*WHAT IS REQUIRED*
Search the listing below for the word "pentru" and copy each line where it appears.

*ENTRIES PROVIDED*
Content starts

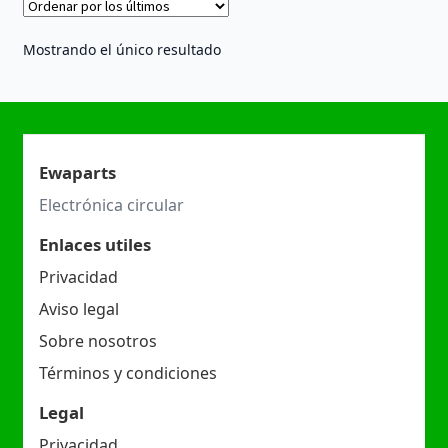
Mostrando el único resultado
Ewaparts
Electrónica circular
Enlaces utiles
Privacidad
Aviso legal
Sobre nosotros
Términos y condiciones
Legal
Privacidad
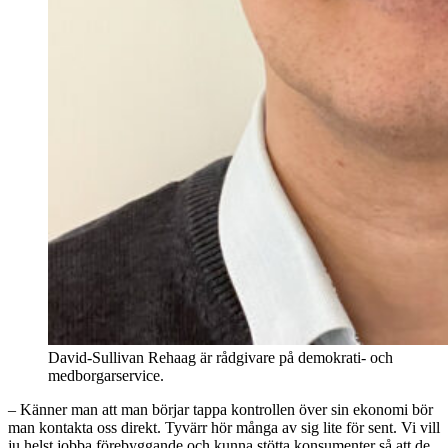
David-Sullivan Rehaag är rådgivare på demokrati- och
medborgarservice.
– Känner man att man börjar tappa kontrollen över sin ekonomi bör
man kontakta oss direkt. Tyvärr hör många av sig lite för sent. Vi vill
ju helst jobba förebyggande och kunna stötta konsumenter så att de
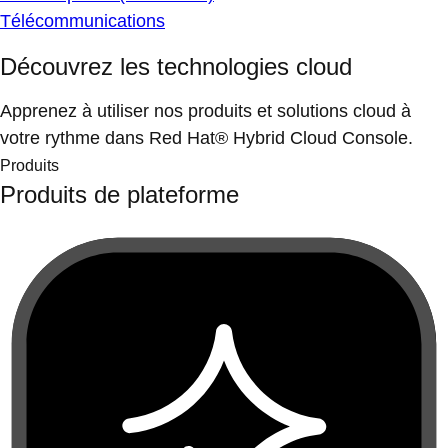
Télécommunications
Découvrez les technologies cloud
Apprenez à utiliser nos produits et solutions cloud à
votre rythme dans Red Hat® Hybrid Cloud Console.
Produits
Produits de plateforme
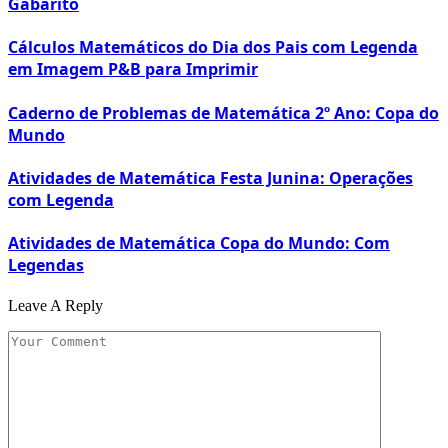
Gabarito
Cálculos Matemáticos do Dia dos Pais com Legenda
em Imagem P&B para Imprimir
Caderno de Problemas de Matemática 2º Ano: Copa do
Mundo
Atividades de Matemática Festa Junina: Operações
com Legenda
Atividades de Matemática Copa do Mundo: Com
Legendas
Leave A Reply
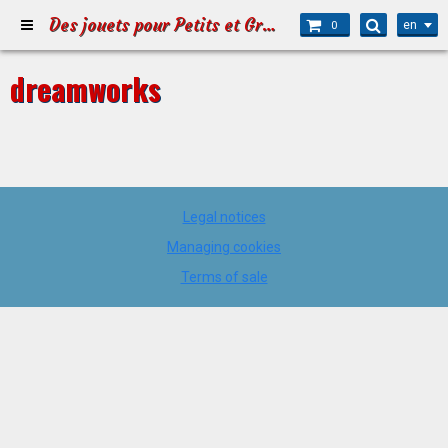
Des jouets pour Petits et Grands
en
0
dreamworks
Legal notices
Managing cookies
Terms of sale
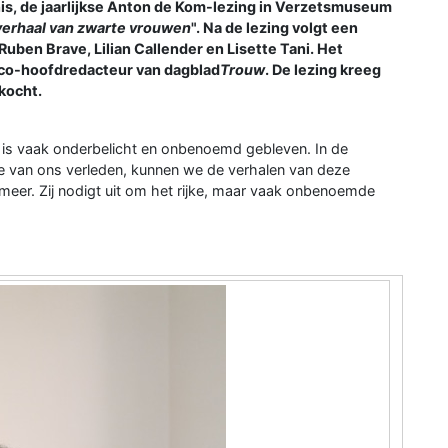
nis, de jaarlijkse Anton de Kom-lezing in Verzetsmuseum
verhaal van zwarte vrouwen
". Na de lezing volgt een
ben Brave, Lilian Callender en Lisette Tani. Het
 co-hoofdredacteur van dagblad
Trouw
. De lezing kreeg
rkocht.
 is vaak onderbelicht en onbenoemd gebleven. In de
ve van ons verleden, kunnen we de verhalen van deze
meer. Zij nodigt uit om het rijke, maar vaak onbenoemde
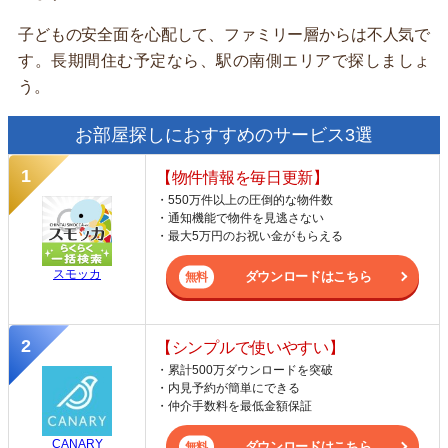
子どもの安全面を心配して、ファミリー層からは不人気で
す。長期間住む予定なら、駅の南側エリアで探しましょ
う。
お部屋探しにおすすめのサービス3選
【物件情報を毎日更新】
・550万件以上の圧倒的な物件数
・通知機能で物件を見逃さない
・最大5万円のお祝い金がもらえる
スモッカ
ダウンロードはこちら
【シンプルで使いやすい】
・累計500万ダウンロードを突破
・内見予約が簡単にできる
・仲介手数料を最低金額保証
CANARY
ダウンロードはこちら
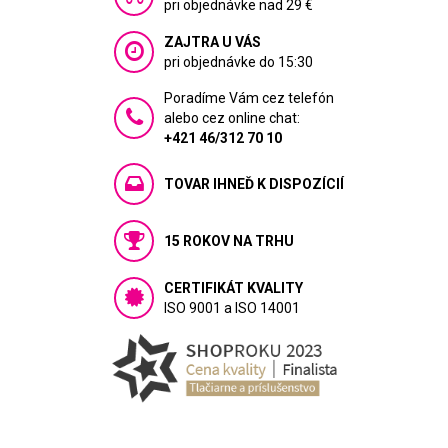
pri objednávke nad 29 €
ZAJTRA U VÁS
pri objednávke do 15:30
Poradíme Vám cez telefón
alebo cez online chat:
+421 46/312 70 10
TOVAR IHNEĎ K DISPOZÍCIÍ
15 ROKOV NA TRHU
CERTIFIKÁT KVALITY
ISO 9001 a ISO 14001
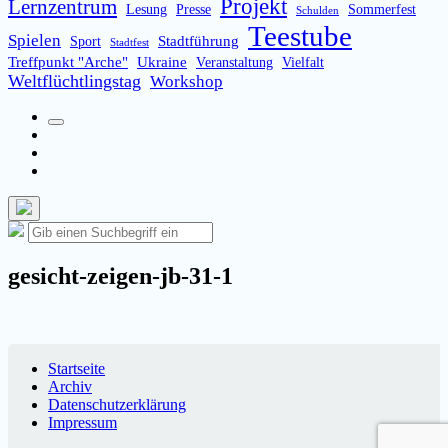
Projekt
Lernzentrum
Lesung
Presse
Sommerfest
Schulden
Teestube
Spielen
Stadtführung
Sport
Stadtfest
Treffpunkt "Arche"
Ukraine
Veranstaltung
Vielfalt
Weltflüchtlingstag
Workshop
Suchfeld
Facebook
umschalten
Instagram
Email
Such-
Suche
Suchen
Overlay
nach:
verbergen
gesicht-zeigen-jb-31-1
Startseite
Archiv
Datenschutzerklärung
Impressum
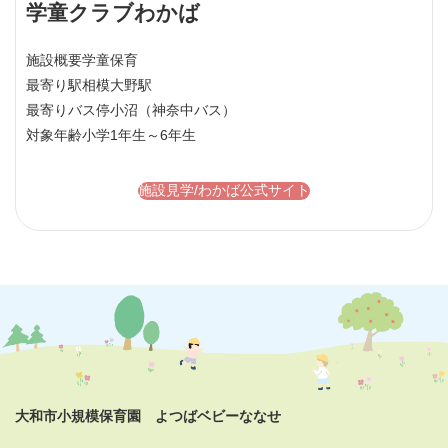
学童クラブわかば
施設概要
学童保育
最寄り駅
相模大野駅
最寄りバス停
小沼（神奈中バス）
対象年齢
小学1年生～6年生
施設見学/わかば公式サイト
大和市小規模保育園 よつばベビーななせ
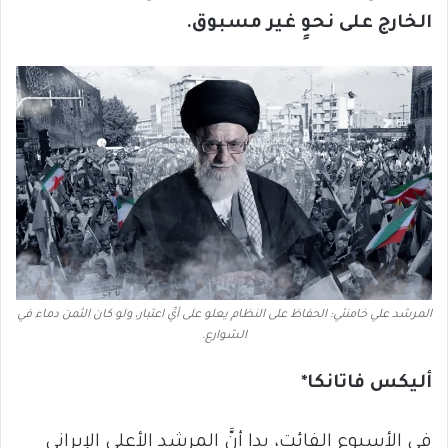
الخارج على نحوٍ غير مسبوق
.
المرشد علي خامنئي: الحفاظ على النظام يعلو على أيِّ اعتبار، ولو كان الثمن دماء في
الشوارع.
أليكس فاتانكا*
في الأسبوع الفائت، بدا أنَّ المرشد الأعلى الإيراني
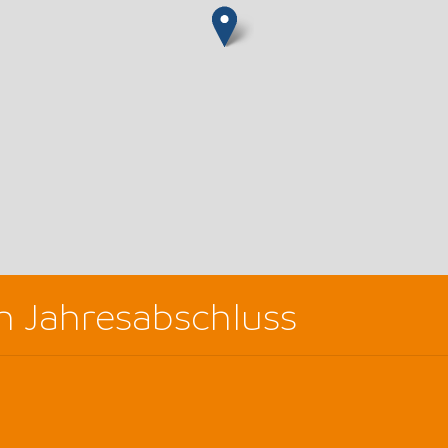
n Jahresabschluss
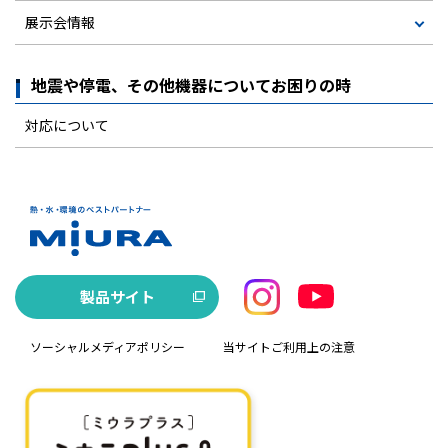
展示会情報
地震や停電、その他機器についてお困りの時
対応について
製品サイト
ソーシャルメディアポリシー
当サイトご利用上の注意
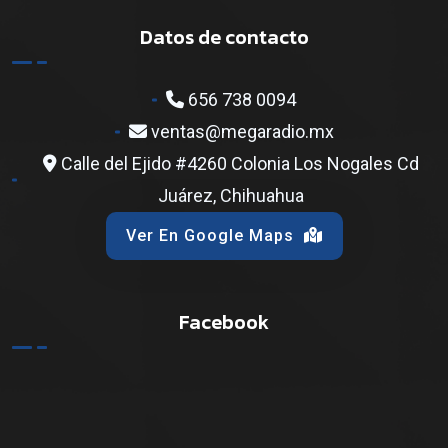
Datos de contacto
656 738 0094
ventas@megaradio.mx
Calle del Ejido #4260 Colonia Los Nogales Cd
Juárez, Chihuahua
Ver En Google Maps
Facebook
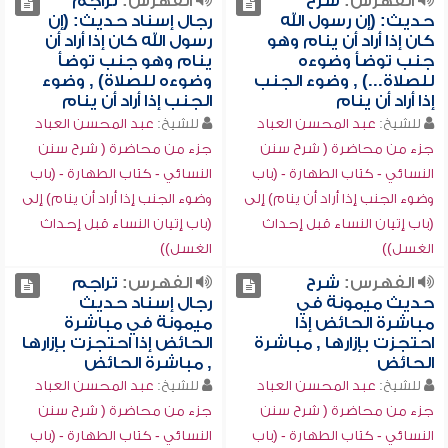
الفهرس:
شرح
الفهرس:
تراجم
حديث: (إن رسول الله
رجال إسناد حديث: (إن
كان إذا أراد أن ينام وهو
رسول الله كان إذا أراد أن
جنب توضأ وضوءه
ينام وهو جنب توضأ
للصلاة...) , وضوء الجنب
وضوءه للصلاة) , وضوء
إذا أراد أن ينام
الجنب إذا أراد أن ينام
للشيخ:
عبد المحسن العباد
للشيخ:
عبد المحسن العباد
جزء من محاضرة ( شرح سنن
جزء من محاضرة ( شرح سنن
النسائي - كتاب الطهارة - (باب
النسائي - كتاب الطهارة - (باب
وضوء الجنب إذا أراد أن ينام) إلى
وضوء الجنب إذا أراد أن ينام) إلى
(باب إتيان النساء قبل إحداث
(باب إتيان النساء قبل إحداث
الغسل))
الغسل))
الفهرس:
شرح
الفهرس:
تراجم
حديث ميمونة في
رجال إسناد حديث
مباشرة الحائض إذا
ميمونة في مباشرة
احتجزت بإزارها , مباشرة
الحائض إذا احتجزت بإزارها
الحائض
, مباشرة الحائض
للشيخ:
عبد المحسن العباد
للشيخ:
عبد المحسن العباد
جزء من محاضرة ( شرح سنن
جزء من محاضرة ( شرح سنن
النسائي - كتاب الطهارة - (باب
النسائي - كتاب الطهارة - (باب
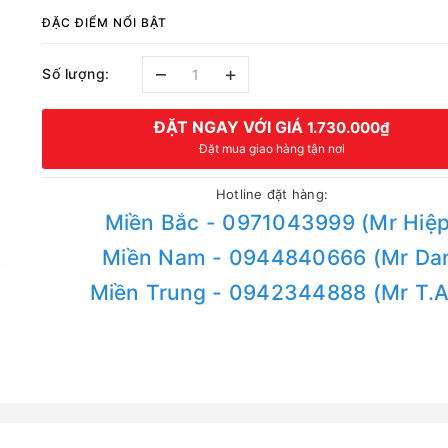
ĐẶC ĐIỂM NỔI BẬT
–
+
Số lượng:
ĐẶT NGAY VỚI GIÁ
1.730.000₫
Đặt mua giao hàng tận nơi
Hotline đặt hàng:
Miền Bắc - 0971043999 (Mr Hiệp
Miền Nam - 0944840666 (Mr Da
Miền Trung - 0942344888 (Mr T.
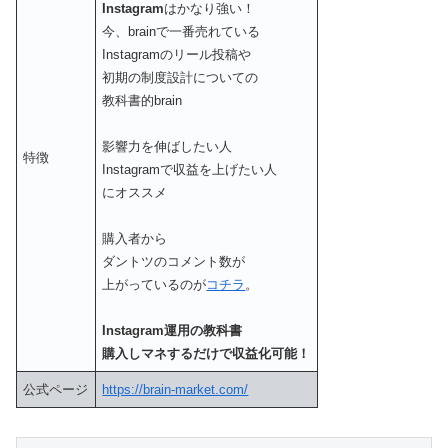
Instagram
はかなり強い！
今、brainで一番売れている
Instagramのリール投稿や
初期の制度設計についての
教科書的brain
影響力を伸ばしたい人
特徴
Instagramで収益を上げたい人
にオススメ
購入者から
ダントツのコメント数が
上がっているのが
コチラ
。
Instagram運用の教科書
購入しマネするだけで収益化可能！
公式ページ
https://brain-market.com/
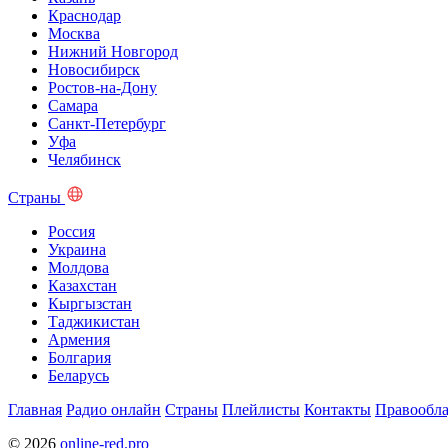
Краснодар
Москва
Нижний Новгород
Новосибирск
Ростов-на-Дону
Самара
Санкт-Петербург
Уфа
Челябинск
Страны
Россия
Украина
Молдова
Казахстан
Кыргызстан
Таджикистан
Армения
Болгария
Беларусь
Главная
Радио онлайн
Страны
Плейлисты
Контакты
Правообла
© 2026
online-red.pro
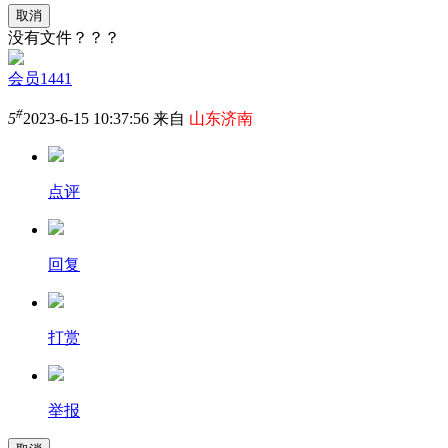
取消
没有文件？？？
会员1441
#
5
2023-6-15 10:37:56 来自
山东济南
点评
回复
打赏
举报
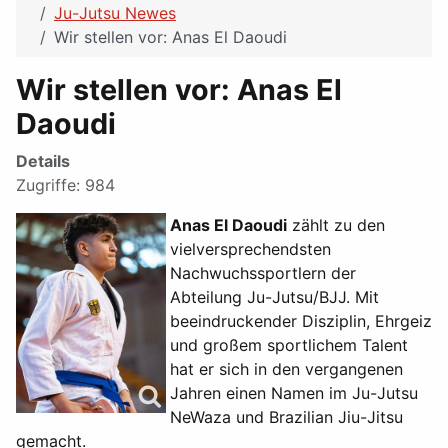
Ju-Jutsu Newes
Wir stellen vor: Anas El Daoudi
Wir stellen vor: Anas El
Daoudi
Details
Zugriffe: 984
Anas El Daoudi
zählt zu den
vielversprechendsten
Nachwuchssportlern der
Abteilung Ju-Jutsu/BJJ. Mit
beeindruckender Disziplin, Ehrgeiz
und großem sportlichem Talent
hat er sich in den vergangenen
Jahren einen Namen im Ju-Jutsu
NeWaza und Brazilian Jiu-Jitsu
gemacht.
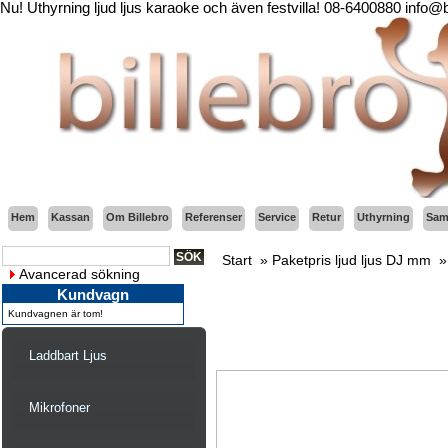
Nu! Uthyrning ljud ljus karaoke och även festvilla! 08-6400880 info@
Hem
Kassan
Om Billebro
Referenser
Service
Retur
Uthyrning
Sama
Start
»
Paketpris ljud ljus DJ mm
Avancerad sökning
Kundvagn
Kundvagnen är tom!
Laddbart Ljus
Mikrofoner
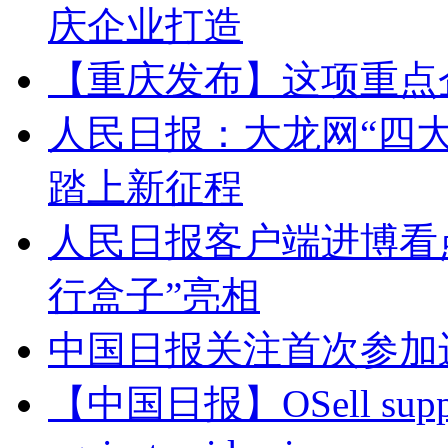
庆企业打造
【重庆发布】这项重点
人民日报：大龙网“四
踏上新征程
人民日报客户端进博看
行盒子”亮相
中国日报关注首次参加
【中国日报】OSell supports 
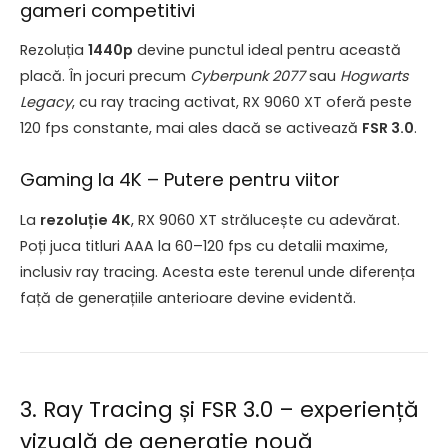
gameri competitivi
Rezoluția
1440p
devine punctul ideal pentru această
placă. În jocuri precum
Cyberpunk 2077
sau
Hogwarts
Legacy
, cu ray tracing activat, RX 9060 XT oferă peste
120 fps constante, mai ales dacă se activează
FSR 3.0
.
Gaming la 4K – Putere pentru viitor
La
rezoluție 4K
, RX 9060 XT strălucește cu adevărat.
Poți juca titluri AAA la 60–120 fps cu detalii maxime,
inclusiv ray tracing. Acesta este terenul unde diferența
față de generațiile anterioare devine evidentă.
3. Ray Tracing și FSR 3.0 – experiență
vizuală de generație nouă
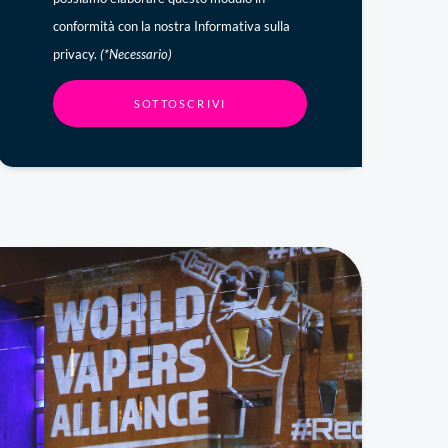
conformità con la nostra Informativa sulla
privacy.
(*Necessario)
SOTTOSCRIVI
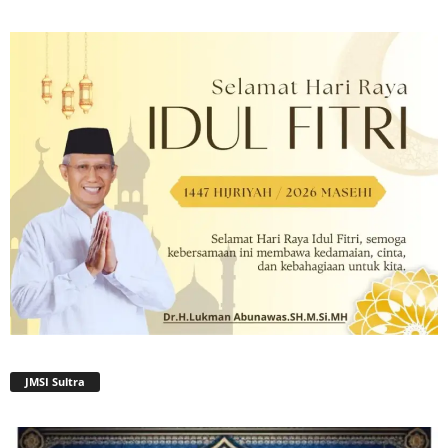
JMSI Sultra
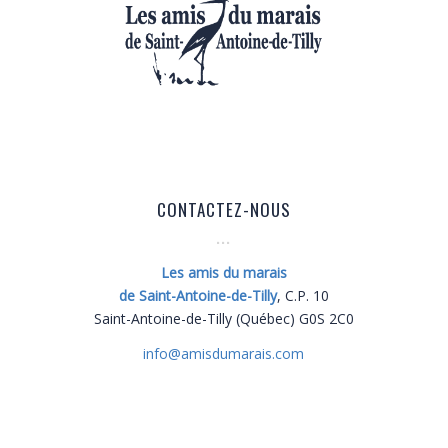
CONTACTEZ-NOUS
Les amis du marais
de Saint-Antoine-de-Tilly
, C.P. 10
Saint-Antoine-de-Tilly (Québec) G0S 2C0
info@
amisdumarais.com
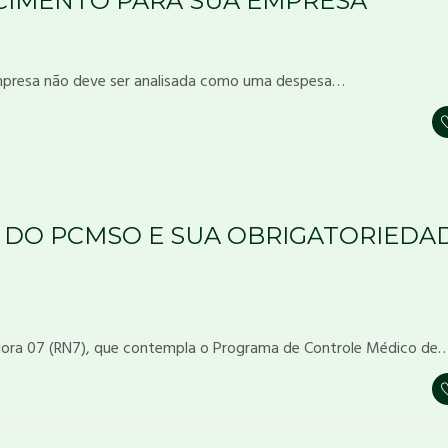
CIMENTO PARA SUA EMPRESA
mpresa não deve ser analisada como uma despesa…
 DO PCMSO E SUA OBRIGATORIEDA
ora 07 (RN7), que contempla o Programa de Controle Médico de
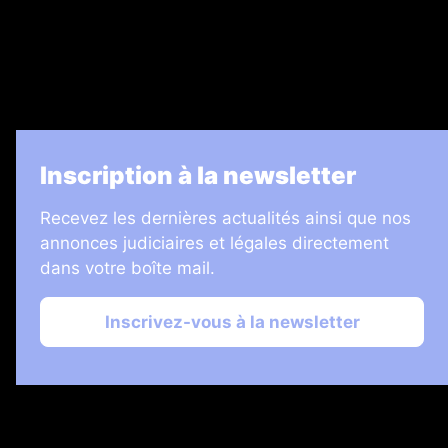
Informateur Judiciaire
Les Annonces Landaises
La Vie Economique
Inscription à la newsletter
Recevez les dernières actualités ainsi que nos
annonces judiciaires et légales directement
dans votre boîte mail.
Inscrivez-vous à la newsletter
2026 © Échos Judiciaires Girondins
Plan du site
Mentions légales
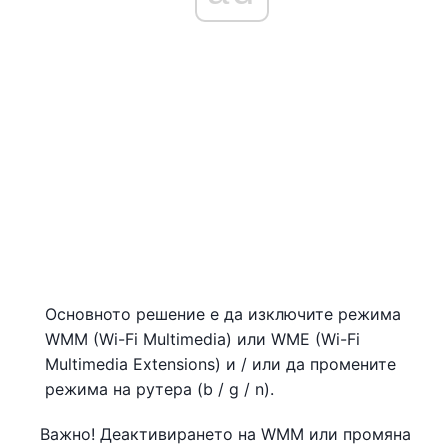
Основното решение е да изключите режима
WMM (Wi-Fi Multimedia) или WME (Wi-Fi
Multimedia Extensions) и / или да промените
режима на рутера (b / g / n).
Важно! Деактивирането на WMM или промяна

Content ends

*RESPONSE AREA*
devine punctul ideal pentru această
Gaming la 4K – Putere pentru viitor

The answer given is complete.